What you have to do:
Would you transcribe the listing that follows, character for character, and omit its images?

Material supplied:
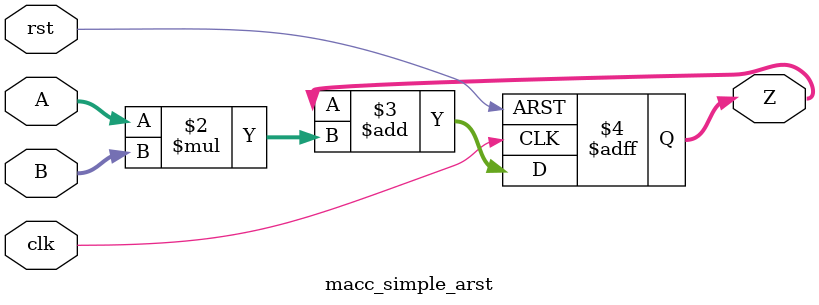
<source format=v>
module macc_simple_arst (
    input  wire        clk,
    input  wire        rst,
    input  wire [ 7:0] A,
    input  wire [ 7:0] B,
    output reg  [15:0] Z
);
    always @(posedge clk or posedge rst)
        if (rst) Z <= 0;
        else     Z <= Z + (A * B);
endmodule
</source>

Exercise output:
<source format=v>
module macc_simple_arst (
    input  wire        clk,
    input  wire        rst,
    input  wire [ 7:0] A,
    input  wire [ 7:0] B,
    output reg  [15:0] Z
);
    always @(posedge clk or posedge rst)
        if (rst) Z <= 0;
        else     Z <= Z + (A * B);
endmodule
</source>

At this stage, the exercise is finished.